La meilleure part des hommes / Une saison en enfer (morceaux choisis)

Il dansait – ce n’était pas agréable, au début, parce qu’il y pensait, puis il oubliait, et c’était bon parce que ce n’était plus bon, non, non, c’était bien plus que ça. Au diable le reste.
Et il jouissait.
«
Merde, qu’est-ce qu’on pouvait jouir, à l’époque, je crois pas qu’on jouisse comme ça , aujourd’hui.
»

Quelqu'un de pur. Au contact du monde, cela donne une personne extrêmement sale.

Il part donc, loin de nos yeux, avec au creux du ventre la possibilité intacte de ce qu'il avait de mieux, en se contentant de dilapider dans cette vie-ci le mauvais.

****

Le vent baise ses seins et déploie en corolle
Ses grands voiles bercés mollement par les eaux;
Les saules frissonnants pleurent sur son épaule,
Sur son grand front rêveur s'inclinent les roseaux.

Je redoute l'hiver parce que c'est la saison du confort!

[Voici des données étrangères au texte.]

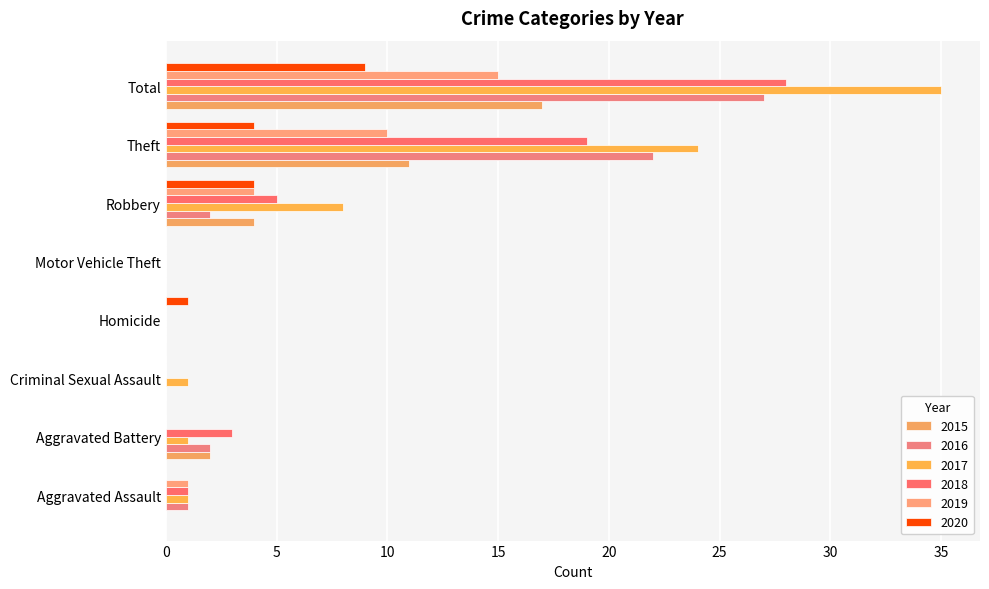

Count the number of categories in the chart.

8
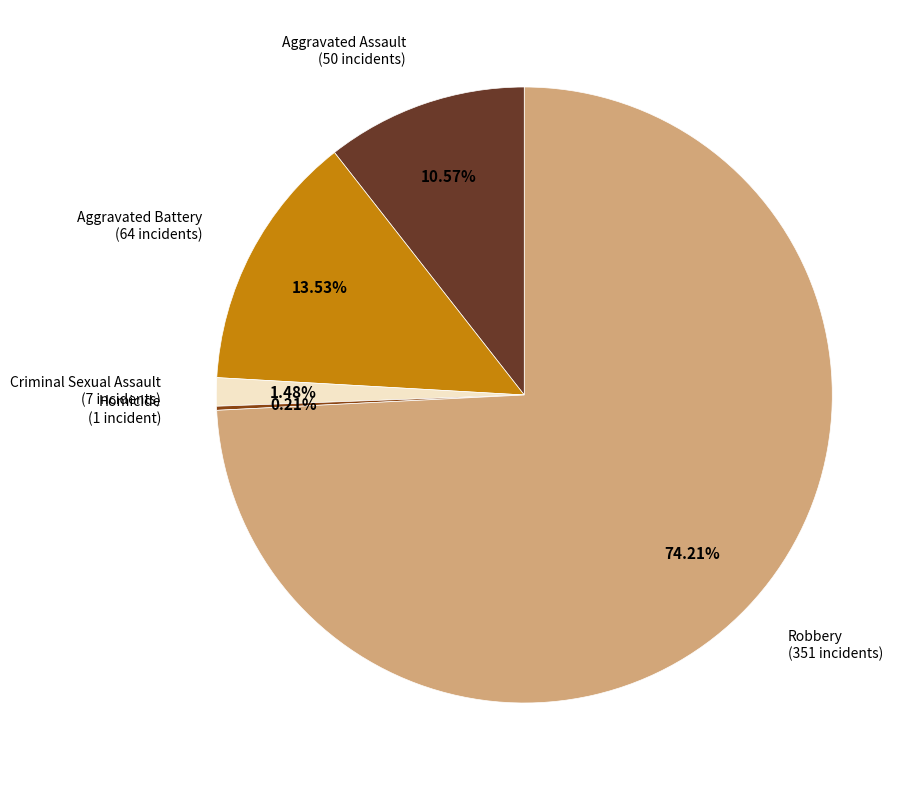

How much of the chart is everything except Aggravated Assault?

89.4%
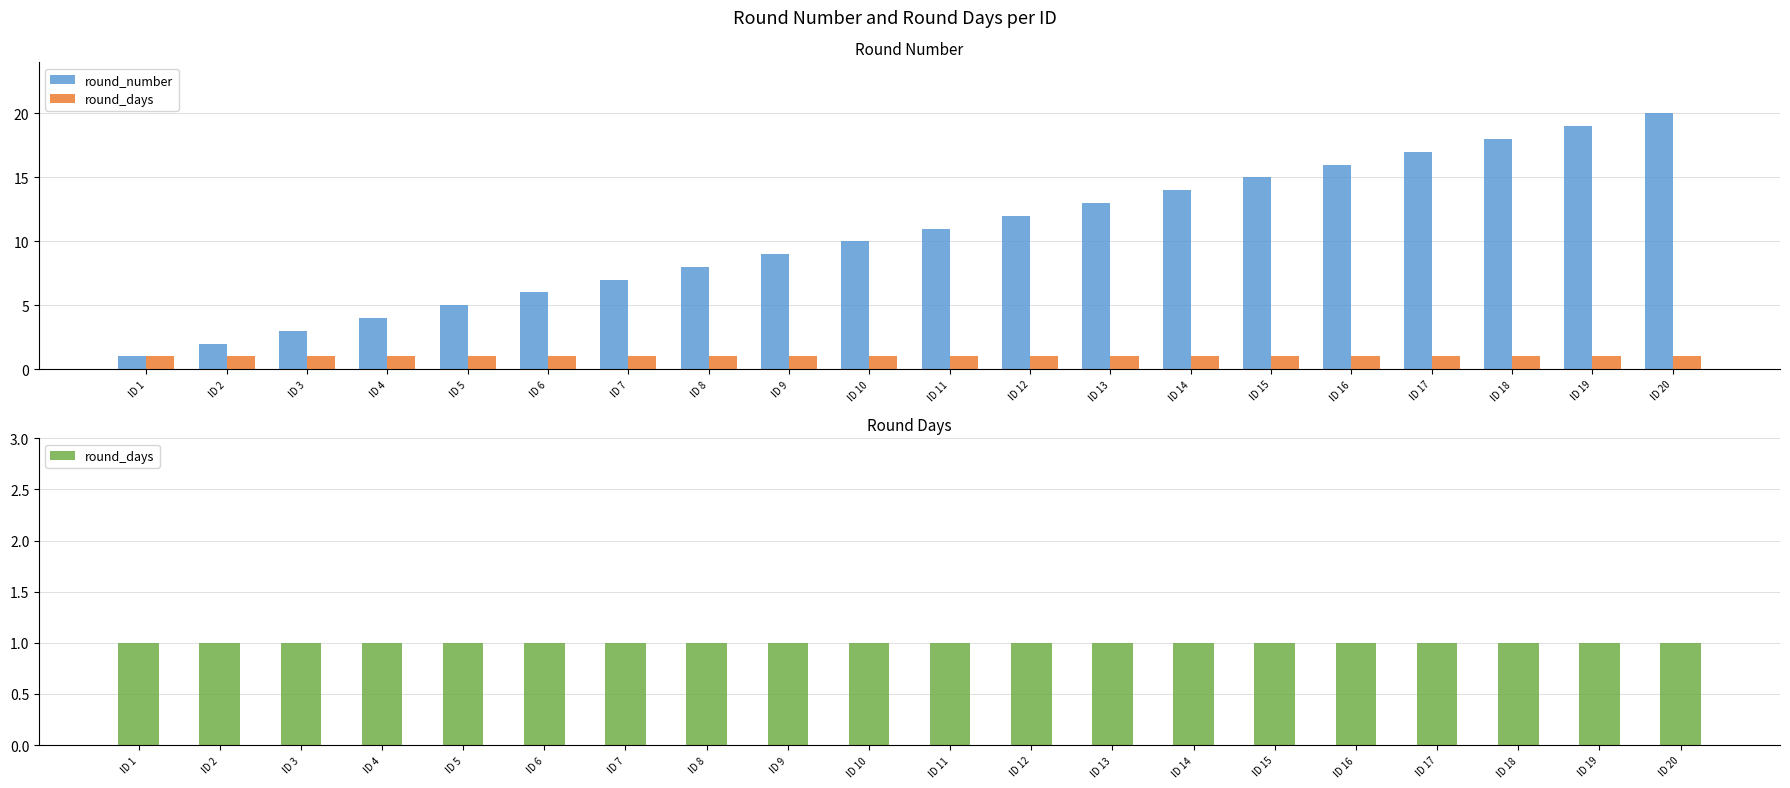

List the series in order of their overall mean, highest first.

round_number, round_days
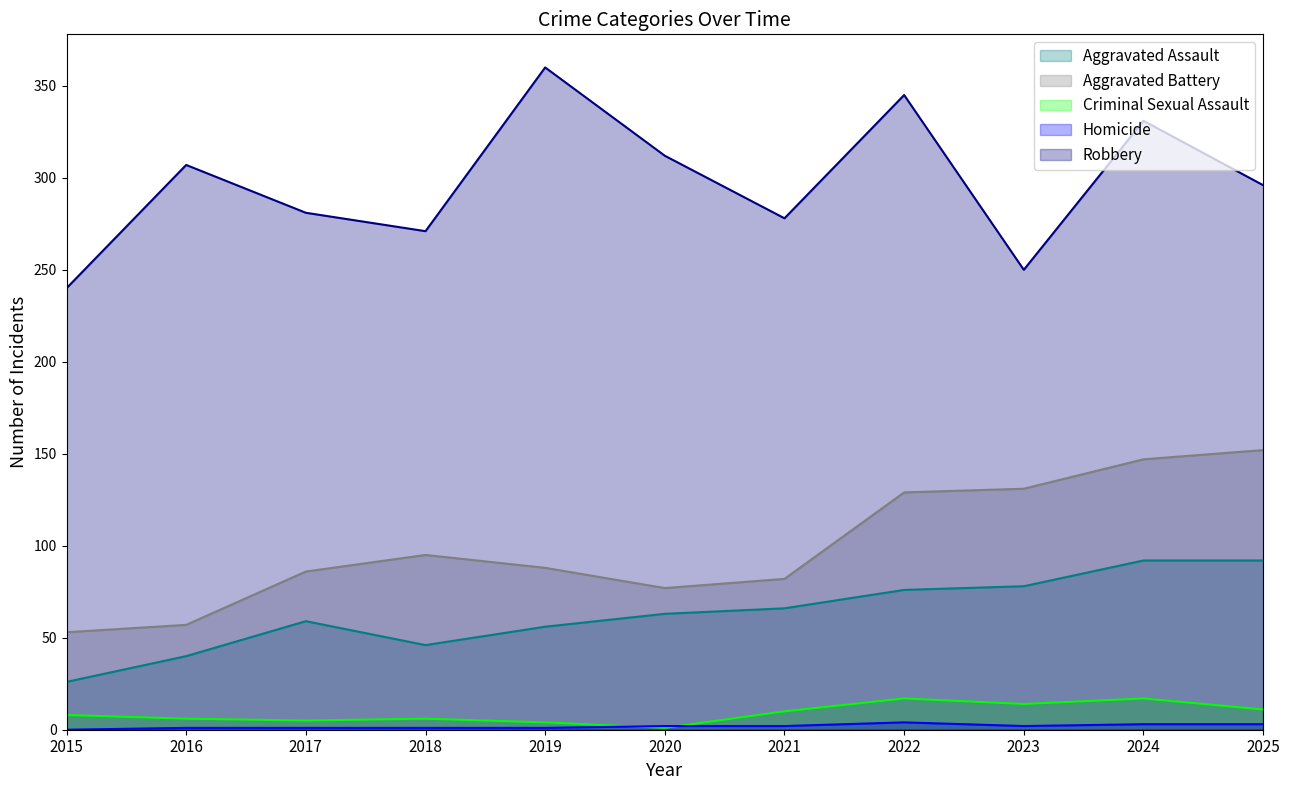

At which label does Homicide first exceed 2?

2022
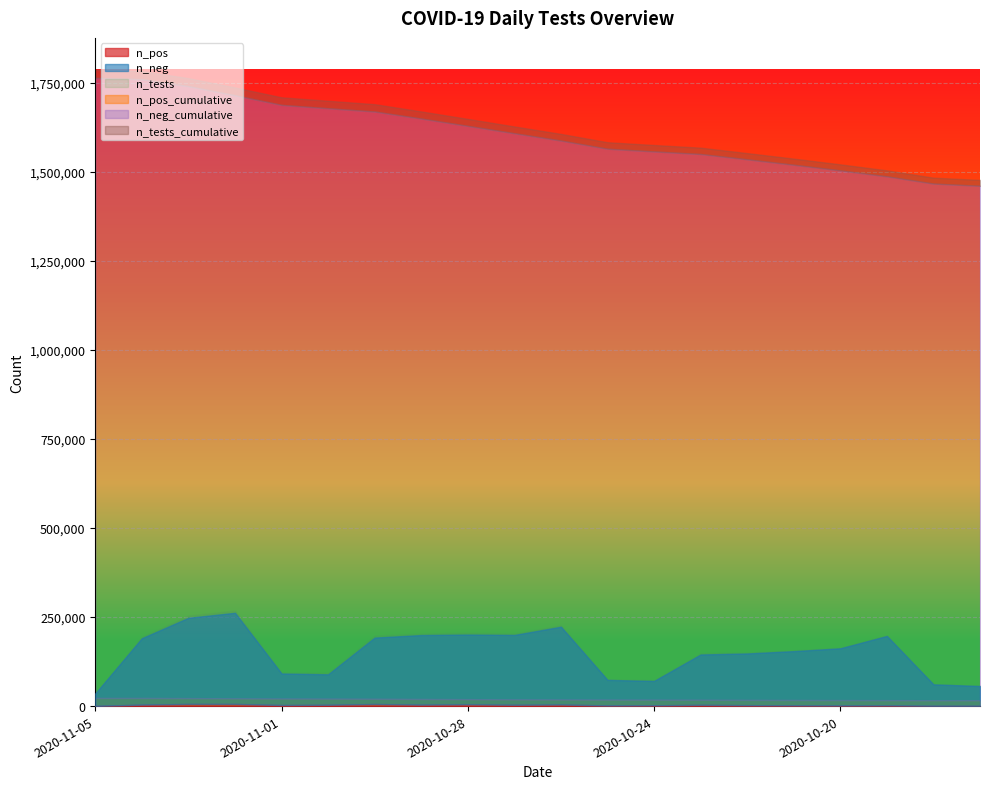

How many lines are shown in the chart?

6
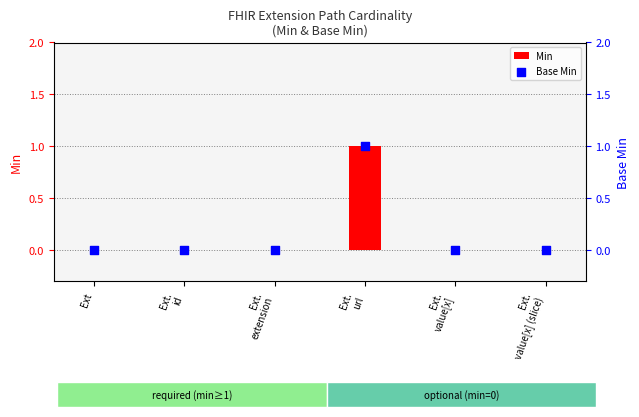

At which category is the sum across all series the highest?

Ext.
url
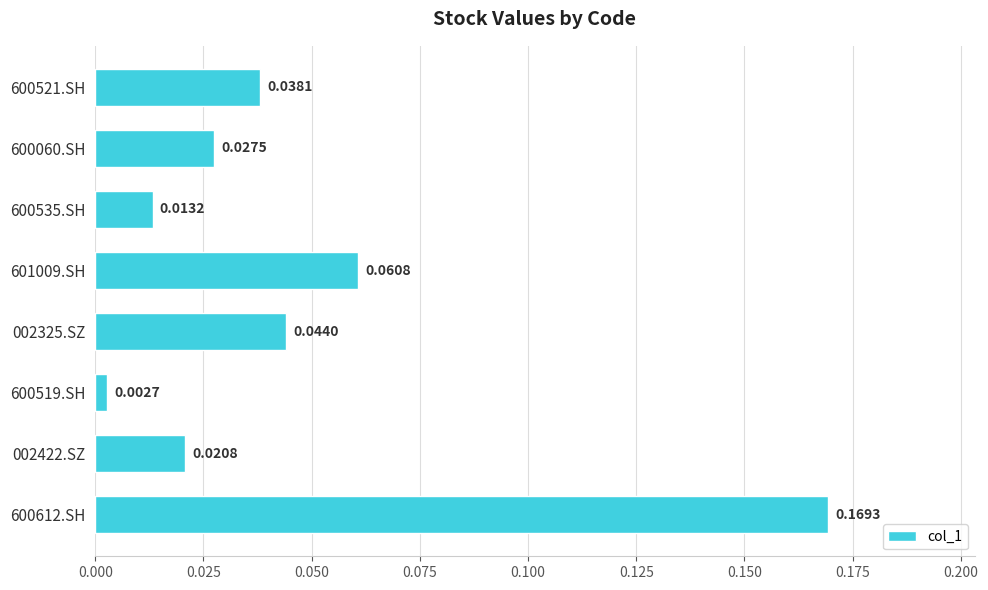

List the labels in order of value, largest first.

600612.SH, 601009.SH, 002325.SZ, 600521.SH, 600060.SH, 002422.SZ, 600535.SH, 600519.SH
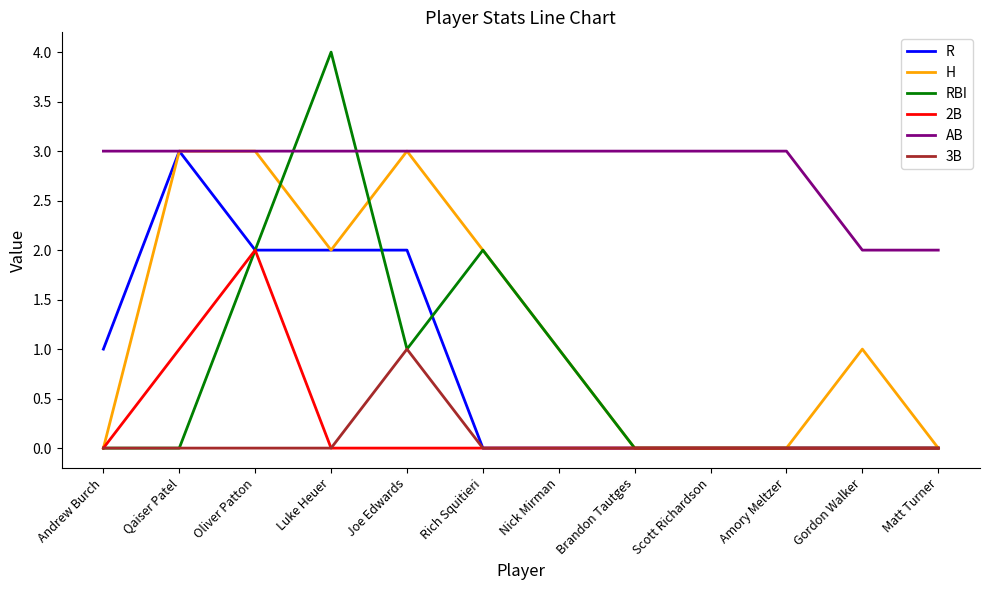

What are all the series names shown in the legend?

R, H, RBI, 2B, AB, 3B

Me voici sur la plage armoricaine. Que les villes s'allument dans le soir.
Ma journée est faite ; je quitte l'Europe.
L'air marin brûlera mes poumons ; les climats perdus me tanneront.
Nager, broyer l'herbe, chasser, fumer surtout ;
boire des liqueurs fortes comme du métal bouillant,
- comme faisaient ces chers ancêtres autour des feux.

Je reviendrai, avec des membres de fer, la peau sombre, l'oeil furieux :
sur mon masque, on me jugera d'une race forte. J'aurai de l'or : je serai oisif et brutal.
Les femmes soignent ces féroces infirmes retour des pays chauds.
Je serai mêlé aux affaires politiques. Sauvé.

Maintenant je suis maudit, j'ai horreur de la patrie.
Le meilleur, c'est un sommeil bien ivre, sur la grève.